I haven't posted on here in a long time - hello to all. ;)

 

Sounds like an interesting project. I've actually done this, although it was rather simple. I'd forget trying to use PICs and custom controllers unless you fancy getting knee-deep in machine code. You'd also have to use several of them; one to handle input from your control surface, one to handle shift registers, and another (or more) to handle the DMX stream. All of them would have to be connected to a data bus with some RAM and a DMA controller thrown in for good measure. And I've not even started with keyboard and monitor support!

 

A far better idea would be to implement yours on a PC-on-a-card using a fairly decent processor. Something like a mini-ITX mainboard with built in VGA and a dual-core Intel processor can be had for under 70 quid. Install your operating system, such as XP Embedded if you like windows or some lightweight Linux thing and let the OS handle all the really complicated things. Now you're free to use a high-level language (C++ is ideal) which is far easier to debug and program.

 

Its possible to get some off-the-shelf USB-based pots, sliders and switch banks for your control surface. You plug them in, install the drivers which handles all the difficult stuff for you and you can access the position and status of each control with just a single line of code.
——————
## [WORK INSTRUCTIONS]
1: In the forum post about building a control surface, what price does the writer give for a mini-ITX mainboard with built-in VGA and a dual-core Intel processor?
2: From the forum post about building a control surface, copy the passage starting at "A far better" and ending at "debug and program.", renaming "PC-on-a-card" to "single-board computer".

## [ENTRIES SUPPLIED]
——————
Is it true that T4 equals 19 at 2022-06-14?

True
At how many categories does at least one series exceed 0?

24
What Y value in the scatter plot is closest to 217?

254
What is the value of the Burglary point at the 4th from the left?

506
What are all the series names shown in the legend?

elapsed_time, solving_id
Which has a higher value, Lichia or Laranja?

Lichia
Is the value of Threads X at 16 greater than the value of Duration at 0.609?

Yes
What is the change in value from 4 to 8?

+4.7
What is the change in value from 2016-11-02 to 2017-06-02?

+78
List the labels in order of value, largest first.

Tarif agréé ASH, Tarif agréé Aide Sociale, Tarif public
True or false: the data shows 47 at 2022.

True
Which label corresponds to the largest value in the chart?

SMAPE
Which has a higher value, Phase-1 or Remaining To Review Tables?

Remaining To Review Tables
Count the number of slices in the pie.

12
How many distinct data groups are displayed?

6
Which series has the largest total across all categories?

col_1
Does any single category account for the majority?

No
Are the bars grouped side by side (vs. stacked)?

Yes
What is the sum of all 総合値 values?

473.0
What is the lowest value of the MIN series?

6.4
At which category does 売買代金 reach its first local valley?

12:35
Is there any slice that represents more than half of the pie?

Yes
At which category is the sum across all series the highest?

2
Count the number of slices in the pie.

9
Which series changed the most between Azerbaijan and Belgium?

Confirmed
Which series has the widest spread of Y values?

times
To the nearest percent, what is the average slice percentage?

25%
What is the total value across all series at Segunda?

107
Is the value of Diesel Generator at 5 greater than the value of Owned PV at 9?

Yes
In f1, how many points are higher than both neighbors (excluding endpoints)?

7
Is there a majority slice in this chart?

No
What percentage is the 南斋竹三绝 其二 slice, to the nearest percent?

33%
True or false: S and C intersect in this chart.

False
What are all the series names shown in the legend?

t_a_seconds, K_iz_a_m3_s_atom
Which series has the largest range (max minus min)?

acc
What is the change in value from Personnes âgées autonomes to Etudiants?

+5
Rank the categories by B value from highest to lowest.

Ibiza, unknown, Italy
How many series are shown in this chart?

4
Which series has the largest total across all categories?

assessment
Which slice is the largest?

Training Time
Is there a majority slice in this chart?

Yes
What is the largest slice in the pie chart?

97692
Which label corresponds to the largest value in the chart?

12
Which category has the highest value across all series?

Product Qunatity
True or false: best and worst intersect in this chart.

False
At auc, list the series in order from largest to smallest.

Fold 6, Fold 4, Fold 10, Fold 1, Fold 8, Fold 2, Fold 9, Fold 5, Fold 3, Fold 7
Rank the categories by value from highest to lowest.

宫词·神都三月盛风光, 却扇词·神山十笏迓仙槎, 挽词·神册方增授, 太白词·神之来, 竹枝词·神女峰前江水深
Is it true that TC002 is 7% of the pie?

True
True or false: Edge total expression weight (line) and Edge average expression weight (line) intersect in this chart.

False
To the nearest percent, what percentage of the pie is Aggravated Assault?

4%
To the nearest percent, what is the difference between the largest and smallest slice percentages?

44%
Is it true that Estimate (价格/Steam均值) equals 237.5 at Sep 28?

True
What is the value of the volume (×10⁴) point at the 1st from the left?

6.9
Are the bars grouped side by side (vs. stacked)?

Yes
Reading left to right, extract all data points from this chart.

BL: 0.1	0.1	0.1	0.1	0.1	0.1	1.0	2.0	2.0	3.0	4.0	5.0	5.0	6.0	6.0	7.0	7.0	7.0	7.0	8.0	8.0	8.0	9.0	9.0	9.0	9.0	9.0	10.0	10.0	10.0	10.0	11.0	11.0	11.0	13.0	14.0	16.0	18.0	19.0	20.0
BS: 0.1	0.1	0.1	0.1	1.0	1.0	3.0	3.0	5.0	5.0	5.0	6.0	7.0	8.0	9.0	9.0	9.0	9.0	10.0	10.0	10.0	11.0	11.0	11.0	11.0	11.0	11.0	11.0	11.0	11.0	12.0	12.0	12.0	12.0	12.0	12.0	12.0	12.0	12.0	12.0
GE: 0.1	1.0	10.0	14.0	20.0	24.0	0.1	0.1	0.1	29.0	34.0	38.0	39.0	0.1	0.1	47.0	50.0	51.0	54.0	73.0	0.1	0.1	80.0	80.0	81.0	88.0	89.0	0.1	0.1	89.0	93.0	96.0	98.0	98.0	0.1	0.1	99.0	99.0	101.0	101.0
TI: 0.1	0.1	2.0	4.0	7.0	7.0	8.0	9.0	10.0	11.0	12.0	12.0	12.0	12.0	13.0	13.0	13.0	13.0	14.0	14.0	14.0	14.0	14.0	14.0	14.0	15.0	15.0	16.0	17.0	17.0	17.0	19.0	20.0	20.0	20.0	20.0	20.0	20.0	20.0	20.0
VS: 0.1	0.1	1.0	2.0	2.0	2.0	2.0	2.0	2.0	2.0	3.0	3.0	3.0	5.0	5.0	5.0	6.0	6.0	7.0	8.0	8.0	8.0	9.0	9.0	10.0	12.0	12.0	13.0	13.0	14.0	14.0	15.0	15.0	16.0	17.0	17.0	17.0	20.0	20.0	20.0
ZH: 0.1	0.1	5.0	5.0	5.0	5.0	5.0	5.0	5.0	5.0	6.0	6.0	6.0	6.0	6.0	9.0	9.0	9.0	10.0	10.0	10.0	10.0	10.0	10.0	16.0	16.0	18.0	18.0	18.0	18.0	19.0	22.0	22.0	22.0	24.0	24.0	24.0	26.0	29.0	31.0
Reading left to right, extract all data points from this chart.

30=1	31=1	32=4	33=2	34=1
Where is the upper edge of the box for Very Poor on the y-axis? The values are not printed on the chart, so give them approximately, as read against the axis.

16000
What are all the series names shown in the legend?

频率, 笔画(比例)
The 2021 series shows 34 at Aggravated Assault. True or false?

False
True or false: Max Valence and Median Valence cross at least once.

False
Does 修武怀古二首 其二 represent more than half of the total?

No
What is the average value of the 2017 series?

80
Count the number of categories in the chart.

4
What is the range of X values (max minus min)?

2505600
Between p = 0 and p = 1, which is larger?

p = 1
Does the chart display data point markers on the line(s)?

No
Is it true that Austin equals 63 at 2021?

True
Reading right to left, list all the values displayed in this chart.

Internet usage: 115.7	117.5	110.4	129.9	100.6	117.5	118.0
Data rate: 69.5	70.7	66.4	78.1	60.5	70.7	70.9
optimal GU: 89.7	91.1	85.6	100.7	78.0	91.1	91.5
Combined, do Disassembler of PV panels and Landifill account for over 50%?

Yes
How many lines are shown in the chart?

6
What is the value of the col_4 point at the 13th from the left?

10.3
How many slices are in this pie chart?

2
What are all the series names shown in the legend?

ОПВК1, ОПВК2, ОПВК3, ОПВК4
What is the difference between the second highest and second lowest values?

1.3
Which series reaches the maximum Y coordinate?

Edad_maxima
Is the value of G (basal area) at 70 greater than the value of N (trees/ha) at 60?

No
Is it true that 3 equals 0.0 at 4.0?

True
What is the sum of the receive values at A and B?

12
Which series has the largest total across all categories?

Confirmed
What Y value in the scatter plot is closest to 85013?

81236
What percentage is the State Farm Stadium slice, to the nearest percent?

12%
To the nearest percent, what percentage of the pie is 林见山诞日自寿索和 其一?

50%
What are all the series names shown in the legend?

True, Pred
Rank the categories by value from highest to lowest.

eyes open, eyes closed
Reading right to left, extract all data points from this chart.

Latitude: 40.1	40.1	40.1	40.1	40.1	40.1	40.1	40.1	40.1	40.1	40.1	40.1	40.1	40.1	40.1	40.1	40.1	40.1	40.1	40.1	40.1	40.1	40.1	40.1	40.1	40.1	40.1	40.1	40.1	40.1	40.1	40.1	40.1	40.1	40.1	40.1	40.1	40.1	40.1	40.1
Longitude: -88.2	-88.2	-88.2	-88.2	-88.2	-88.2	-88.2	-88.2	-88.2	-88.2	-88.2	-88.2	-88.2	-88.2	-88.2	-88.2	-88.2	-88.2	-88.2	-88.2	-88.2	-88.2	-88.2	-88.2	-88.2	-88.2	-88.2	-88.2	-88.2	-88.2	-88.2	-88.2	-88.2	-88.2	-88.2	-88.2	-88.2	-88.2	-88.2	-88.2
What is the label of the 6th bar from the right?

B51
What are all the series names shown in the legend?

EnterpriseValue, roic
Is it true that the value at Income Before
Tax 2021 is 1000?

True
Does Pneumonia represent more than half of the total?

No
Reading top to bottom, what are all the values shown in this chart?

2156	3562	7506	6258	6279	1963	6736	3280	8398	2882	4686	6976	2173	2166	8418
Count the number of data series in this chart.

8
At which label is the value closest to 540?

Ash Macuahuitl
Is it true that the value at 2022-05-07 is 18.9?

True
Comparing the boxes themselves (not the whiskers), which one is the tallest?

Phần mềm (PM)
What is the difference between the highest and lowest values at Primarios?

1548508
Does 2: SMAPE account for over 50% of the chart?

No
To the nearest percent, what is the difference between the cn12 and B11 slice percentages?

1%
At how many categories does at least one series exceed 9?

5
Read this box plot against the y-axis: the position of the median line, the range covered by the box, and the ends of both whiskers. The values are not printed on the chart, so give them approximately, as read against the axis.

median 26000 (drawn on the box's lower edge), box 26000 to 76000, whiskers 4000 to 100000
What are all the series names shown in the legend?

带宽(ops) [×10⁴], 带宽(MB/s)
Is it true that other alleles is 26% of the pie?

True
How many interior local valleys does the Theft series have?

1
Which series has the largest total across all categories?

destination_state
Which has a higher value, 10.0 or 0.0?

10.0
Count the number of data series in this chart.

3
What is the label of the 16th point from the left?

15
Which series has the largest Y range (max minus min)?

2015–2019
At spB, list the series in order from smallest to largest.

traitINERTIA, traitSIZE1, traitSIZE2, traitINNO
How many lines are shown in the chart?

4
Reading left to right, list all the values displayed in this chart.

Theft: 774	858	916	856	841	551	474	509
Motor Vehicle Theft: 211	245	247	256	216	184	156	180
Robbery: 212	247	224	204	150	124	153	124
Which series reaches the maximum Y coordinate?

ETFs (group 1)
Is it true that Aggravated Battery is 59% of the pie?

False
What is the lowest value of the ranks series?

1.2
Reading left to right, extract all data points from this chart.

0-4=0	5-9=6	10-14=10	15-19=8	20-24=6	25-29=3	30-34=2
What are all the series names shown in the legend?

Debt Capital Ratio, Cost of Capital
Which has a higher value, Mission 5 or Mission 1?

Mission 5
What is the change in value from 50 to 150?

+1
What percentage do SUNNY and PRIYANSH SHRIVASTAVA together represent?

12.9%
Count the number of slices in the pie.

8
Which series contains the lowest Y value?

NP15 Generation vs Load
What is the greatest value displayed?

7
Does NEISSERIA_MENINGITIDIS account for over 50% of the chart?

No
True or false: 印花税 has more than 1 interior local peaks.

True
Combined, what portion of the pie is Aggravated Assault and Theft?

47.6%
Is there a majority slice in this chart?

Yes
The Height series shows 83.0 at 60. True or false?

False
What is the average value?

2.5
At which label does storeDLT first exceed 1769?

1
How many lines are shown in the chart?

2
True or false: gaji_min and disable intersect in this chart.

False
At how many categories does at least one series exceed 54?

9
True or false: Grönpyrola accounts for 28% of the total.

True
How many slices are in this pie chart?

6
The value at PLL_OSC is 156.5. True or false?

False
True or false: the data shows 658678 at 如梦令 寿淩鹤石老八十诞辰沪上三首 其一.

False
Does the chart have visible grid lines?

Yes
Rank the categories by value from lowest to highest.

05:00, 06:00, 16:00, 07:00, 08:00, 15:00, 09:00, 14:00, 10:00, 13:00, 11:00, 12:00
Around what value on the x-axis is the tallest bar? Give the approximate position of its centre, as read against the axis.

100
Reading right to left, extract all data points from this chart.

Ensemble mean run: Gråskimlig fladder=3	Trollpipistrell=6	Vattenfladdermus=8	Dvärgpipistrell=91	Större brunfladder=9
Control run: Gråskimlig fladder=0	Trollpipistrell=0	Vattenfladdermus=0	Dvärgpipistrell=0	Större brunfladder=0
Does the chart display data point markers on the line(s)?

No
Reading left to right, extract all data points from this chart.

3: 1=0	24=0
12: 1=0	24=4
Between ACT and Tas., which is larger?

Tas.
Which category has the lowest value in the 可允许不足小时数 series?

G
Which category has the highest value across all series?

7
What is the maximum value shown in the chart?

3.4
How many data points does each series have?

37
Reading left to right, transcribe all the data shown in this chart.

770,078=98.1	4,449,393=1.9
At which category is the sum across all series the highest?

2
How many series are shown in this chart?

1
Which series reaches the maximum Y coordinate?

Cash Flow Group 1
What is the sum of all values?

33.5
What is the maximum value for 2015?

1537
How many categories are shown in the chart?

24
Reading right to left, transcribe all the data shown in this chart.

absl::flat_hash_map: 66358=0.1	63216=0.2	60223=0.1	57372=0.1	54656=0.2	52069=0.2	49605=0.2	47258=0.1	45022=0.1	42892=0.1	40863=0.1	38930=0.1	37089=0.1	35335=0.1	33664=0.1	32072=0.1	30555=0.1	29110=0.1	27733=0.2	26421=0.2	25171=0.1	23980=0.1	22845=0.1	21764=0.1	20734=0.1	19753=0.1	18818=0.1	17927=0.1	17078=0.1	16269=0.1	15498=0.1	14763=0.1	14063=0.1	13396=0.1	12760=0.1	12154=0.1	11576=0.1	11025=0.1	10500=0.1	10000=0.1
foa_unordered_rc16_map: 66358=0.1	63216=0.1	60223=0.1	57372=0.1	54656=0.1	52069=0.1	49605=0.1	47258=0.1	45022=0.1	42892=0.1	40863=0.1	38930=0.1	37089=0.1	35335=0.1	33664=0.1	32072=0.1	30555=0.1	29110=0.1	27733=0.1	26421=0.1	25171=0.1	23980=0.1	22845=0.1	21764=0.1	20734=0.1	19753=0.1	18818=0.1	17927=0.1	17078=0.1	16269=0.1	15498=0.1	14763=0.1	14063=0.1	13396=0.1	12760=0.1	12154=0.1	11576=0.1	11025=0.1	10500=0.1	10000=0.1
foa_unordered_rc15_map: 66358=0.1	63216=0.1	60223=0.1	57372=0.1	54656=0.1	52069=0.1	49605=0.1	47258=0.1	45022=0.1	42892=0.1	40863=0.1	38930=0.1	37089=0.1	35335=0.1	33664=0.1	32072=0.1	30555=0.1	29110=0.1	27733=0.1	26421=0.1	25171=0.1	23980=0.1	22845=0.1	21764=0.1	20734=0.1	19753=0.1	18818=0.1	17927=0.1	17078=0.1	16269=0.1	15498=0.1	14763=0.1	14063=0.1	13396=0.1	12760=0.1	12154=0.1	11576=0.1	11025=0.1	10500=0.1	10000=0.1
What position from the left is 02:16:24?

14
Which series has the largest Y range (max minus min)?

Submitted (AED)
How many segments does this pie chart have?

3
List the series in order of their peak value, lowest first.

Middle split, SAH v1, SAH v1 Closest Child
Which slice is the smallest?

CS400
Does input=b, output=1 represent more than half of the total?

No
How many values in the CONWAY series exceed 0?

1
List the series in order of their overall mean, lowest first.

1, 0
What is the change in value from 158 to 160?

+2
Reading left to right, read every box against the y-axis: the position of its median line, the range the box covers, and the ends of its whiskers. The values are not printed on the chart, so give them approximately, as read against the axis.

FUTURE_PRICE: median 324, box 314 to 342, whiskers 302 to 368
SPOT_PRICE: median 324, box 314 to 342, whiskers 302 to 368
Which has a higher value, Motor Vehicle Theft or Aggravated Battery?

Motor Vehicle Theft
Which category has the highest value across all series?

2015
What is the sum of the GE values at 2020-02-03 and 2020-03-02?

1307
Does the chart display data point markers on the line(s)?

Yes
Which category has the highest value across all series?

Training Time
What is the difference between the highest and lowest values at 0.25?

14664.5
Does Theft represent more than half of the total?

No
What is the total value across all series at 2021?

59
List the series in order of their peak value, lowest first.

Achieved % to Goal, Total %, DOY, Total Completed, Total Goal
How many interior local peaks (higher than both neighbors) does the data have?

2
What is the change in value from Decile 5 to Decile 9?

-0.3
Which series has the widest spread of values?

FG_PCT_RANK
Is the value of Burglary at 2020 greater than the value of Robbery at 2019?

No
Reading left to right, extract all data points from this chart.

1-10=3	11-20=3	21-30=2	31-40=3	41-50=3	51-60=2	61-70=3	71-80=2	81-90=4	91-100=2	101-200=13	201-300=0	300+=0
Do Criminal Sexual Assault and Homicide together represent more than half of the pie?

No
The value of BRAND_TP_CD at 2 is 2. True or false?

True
——————
## [ANSWERS FOR THE TASKS]
1: Under 70 quid.

2:
A far better idea would be to implement yours on a single-board computer using a fairly decent processor. Something like a mini-ITX mainboard with built in VGA and a dual-core Intel processor can be had for under 70 quid. Install your operating system, such as XP Embedded if you like windows or some lightweight Linux thing and let the OS handle all the really complicated things. Now you're free to use a high-level language (C++ is ideal) which is far easier to debug and program.